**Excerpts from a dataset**

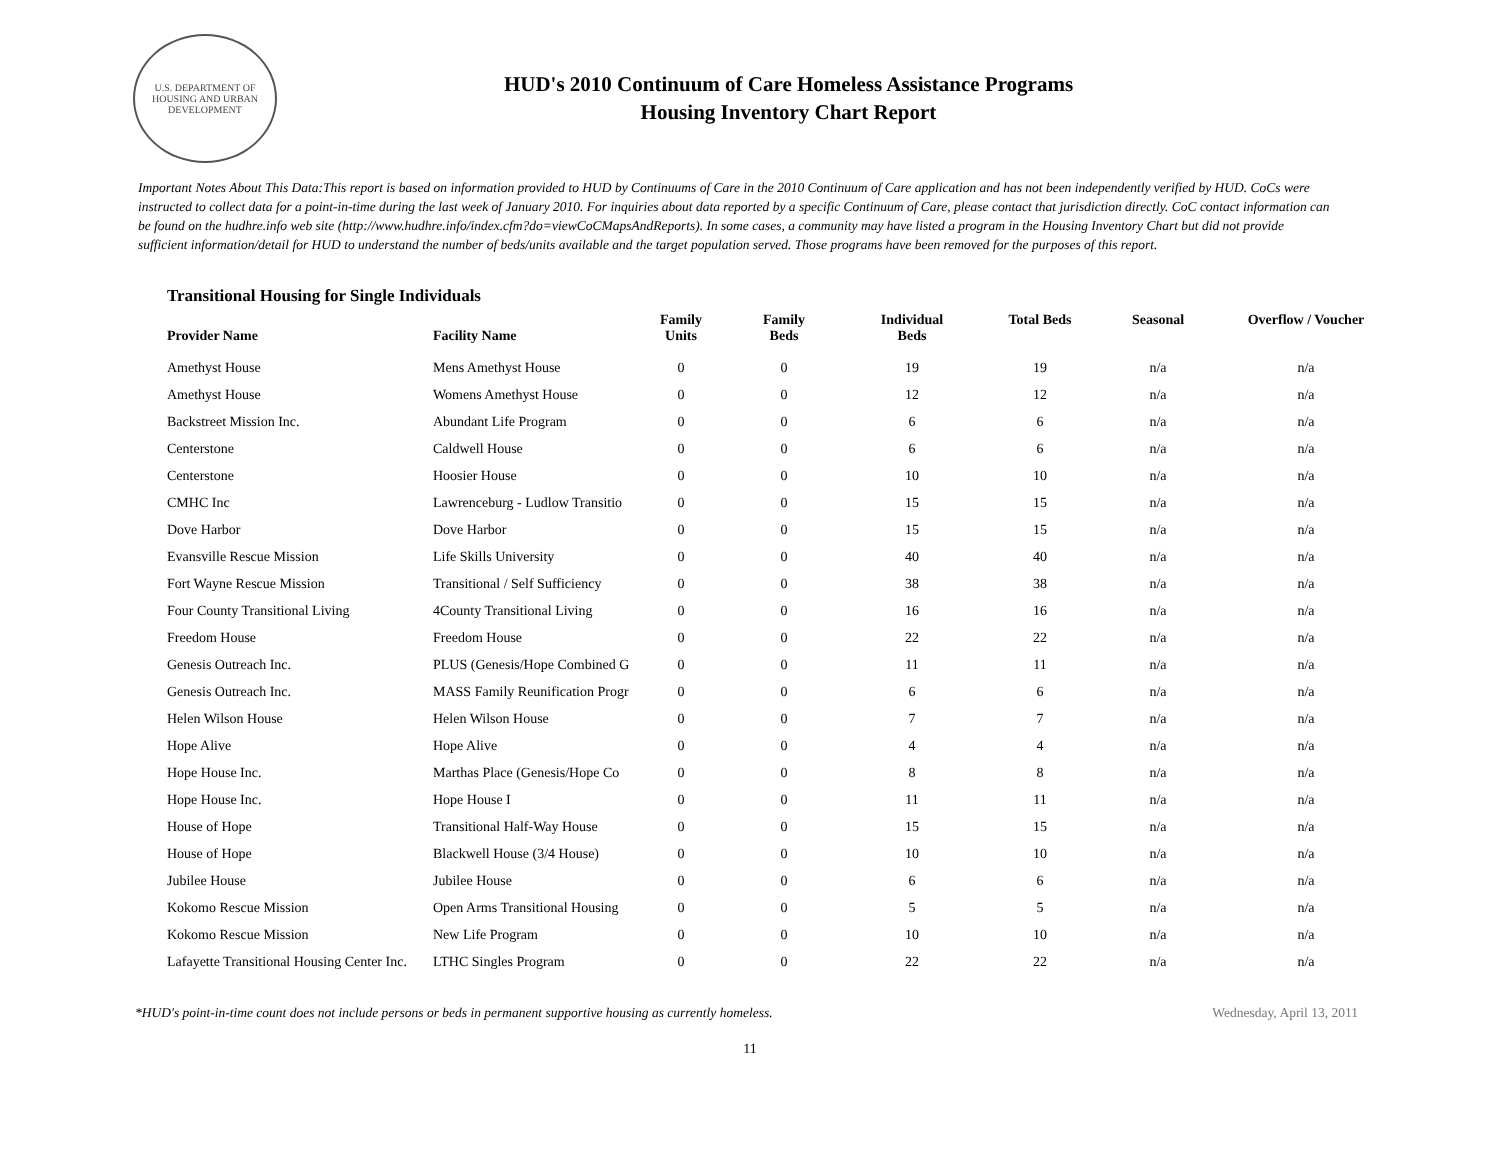U.S. DEPARTMENT OF HOUSING AND URBAN DEVELOPMENT
HUD's 2010 Continuum of Care Homeless Assistance Programs
Housing Inventory Chart Report
Important Notes About This Data:This report is based on information provided to HUD by Continuums of Care in the 2010 Continuum of Care application and has not been independently verified by HUD. CoCs were instructed to collect data for a point-in-time during the last week of January 2010. For inquiries about data reported by a specific Continuum of Care, please contact that jurisdiction directly. CoC contact information can be found on the hudhre.info web site (http://www.hudhre.info/index.cfm?do=viewCoCMapsAndReports). In some cases, a community may have listed a program in the Housing Inventory Chart but did not provide sufficient information/detail for HUD to understand the number of beds/units available and the target population served. Those programs have been removed for the purposes of this report.
Transitional Housing for Single Individuals
| Provider Name | Facility Name | Family Units | Family Beds | Individual Beds | Total Beds | Seasonal | Overflow / Voucher |
| --- | --- | --- | --- | --- | --- | --- | --- |
| Amethyst House | Mens Amethyst House | 0 | 0 | 19 | 19 | n/a | n/a |
| Amethyst House | Womens Amethyst House | 0 | 0 | 12 | 12 | n/a | n/a |
| Backstreet Mission Inc. | Abundant Life Program | 0 | 0 | 6 | 6 | n/a | n/a |
| Centerstone | Caldwell House | 0 | 0 | 6 | 6 | n/a | n/a |
| Centerstone | Hoosier House | 0 | 0 | 10 | 10 | n/a | n/a |
| CMHC Inc | Lawrenceburg - Ludlow Transitio | 0 | 0 | 15 | 15 | n/a | n/a |
| Dove Harbor | Dove Harbor | 0 | 0 | 15 | 15 | n/a | n/a |
| Evansville Rescue Mission | Life Skills University | 0 | 0 | 40 | 40 | n/a | n/a |
| Fort Wayne Rescue Mission | Transitional / Self Sufficiency | 0 | 0 | 38 | 38 | n/a | n/a |
| Four County Transitional Living | 4County Transitional Living | 0 | 0 | 16 | 16 | n/a | n/a |
| Freedom House | Freedom House | 0 | 0 | 22 | 22 | n/a | n/a |
| Genesis Outreach Inc. | PLUS (Genesis/Hope Combined G | 0 | 0 | 11 | 11 | n/a | n/a |
| Genesis Outreach Inc. | MASS Family Reunification Progr | 0 | 0 | 6 | 6 | n/a | n/a |
| Helen Wilson House | Helen Wilson House | 0 | 0 | 7 | 7 | n/a | n/a |
| Hope Alive | Hope Alive | 0 | 0 | 4 | 4 | n/a | n/a |
| Hope House Inc. | Marthas Place (Genesis/Hope Co | 0 | 0 | 8 | 8 | n/a | n/a |
| Hope House Inc. | Hope House I | 0 | 0 | 11 | 11 | n/a | n/a |
| House of Hope | Transitional Half-Way House | 0 | 0 | 15 | 15 | n/a | n/a |
| House of Hope | Blackwell House (3/4 House) | 0 | 0 | 10 | 10 | n/a | n/a |
| Jubilee House | Jubilee House | 0 | 0 | 6 | 6 | n/a | n/a |
| Kokomo Rescue Mission | Open Arms Transitional Housing | 0 | 0 | 5 | 5 | n/a | n/a |
| Kokomo Rescue Mission | New Life Program | 0 | 0 | 10 | 10 | n/a | n/a |
| Lafayette Transitional Housing Center Inc. | LTHC Singles Program | 0 | 0 | 22 | 22 | n/a | n/a |
*HUD's point-in-time count does not include persons or beds in permanent supportive housing as currently homeless. Wednesday, April 13, 2011
11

**What you need to do**
The required output is the line containing "Lafayette Transitional Housing" through the last line of the records above, each copied exactly and nothing more.

**Task answer**
| Lafayette Transitional Housing Center Inc. | LTHC Singles Program | 0 | 0 | 22 | 22 | n/a | n/a |
*HUD's point-in-time count does not include persons or beds in permanent supportive housing as currently homeless. Wednesday, April 13, 2011
11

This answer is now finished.